▶ _PAGE EXCERPT_

§ §

I’ve found that cables come in about three different voicings. Some are laid back, back of the hall, as if they had group-delay designed in, and are often prescribed for overly bright CD players. Some are brighter, front of the hall, as if they were very low-loss and time-coherent, and are often prescribed to counter rolled off "too-tubey" sound. Then there are the mid-halls, or medium cables—variations in between laid back and up front. The Grado Master Reference seems pretty cable responsive, so you can voice it to your taste and system.

In my somewhat warm big rig, I’ve found "up front" cables sound best with the Grado, allowing its dynamics to bloom and high frequencies to soar. With low-loss cables from tone arm to preamp, the Grado Master Reference retrieves all I’ve ever heard any cartridge get from vinyl, including those costing seven to ten times as much. The Bass is, as in most previous Grados, BIG without BOOM, and able to retrieve low-level detail. The Highs approach the best moving coils in airiness and delicacy, without ever sounding etched. There is... NO TIZZ. The Midranges are just plain DROPDEAD GORGEOUS.

With other cartridges, regardless of price, the female voice has often become screechy and harsh reaching up for the big loud note. Female voices have, at last, found a cartridge that flatters. Soloists, duets, choirs; it doesn’t matter: the Grado won’t shatter. It also sails unperturbed through all my hard-to-track cartridge-buster demo-discs. Altos, Mezzos, Sopranos, Coloraturas; bring ‘em on, Dude. Similarly, Tenors, Baritones, and Bassos. Solo violins, harpsichords, bluegrass banjos, bass drums, tympani, cymbals, synthesizers and all those instruments that would get cartridges over-excited without proper braking horsepower, or proper damping, or proper materials; bring them on, too. The Grado will do them proud.

§ §

▶ _Records from a dataset_
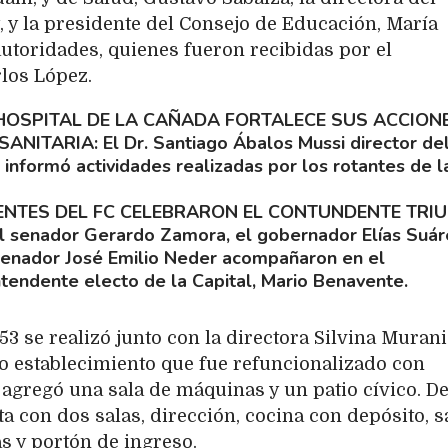
y, y la presidente del Consejo de Educación, María
autoridades, quienes fueron recibidas por el
rlos López.
HOSPITAL DE LA CAÑADA FORTALECE SUS ACCION
SANITARIA
El Dr. Santiago Ábalos Mussi director de
informó actividades realizadas por los rotantes de l
ENTES DEL FC CELEBRARON EL CONTUNDENTE TRI
l senador Gerardo Zamora, el gobernador Elías Suáre
 senador José Emilio Neder acompañaron en el
ntendente electo de la Capital, Mario Benavente.
53 se realizó junto con la directora Silvina Murani
do establecimiento que fue refuncionalizado con
e agregó una sala de máquinas y un patio cívico. De
ta con dos salas, dirección, cocina con depósito, s
as y portón de ingreso.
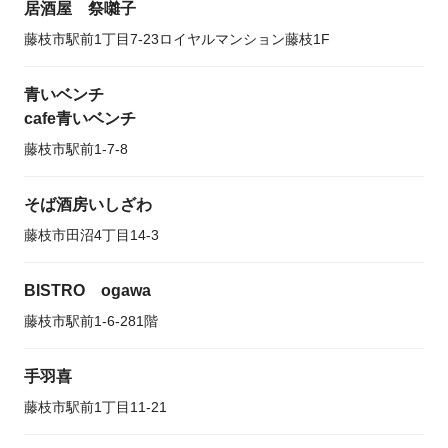
居酒屋 祭囃子
藤枝市駅前1丁目7-23ロイヤルマンション藤枝1F
青いベンチ
cafe青いベンチ
藤枝市駅前1-7-8
そば酒房いしざわ
藤枝市田沼4丁目14-3
BISTRO ogawa
藤枝市駅前1-6-281階
手羽喜
藤枝市駅前1丁目11-21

§ §

▶ _WHAT YOU NEED TO DO_
Render this sentence from the cartridge review in Spanish: "Female voices have, at last, found a cartridge that flatters."

▶ _REPLY TO THE TASK_
Las voces femeninas han encontrado, por fin, una cápsula que las favorece.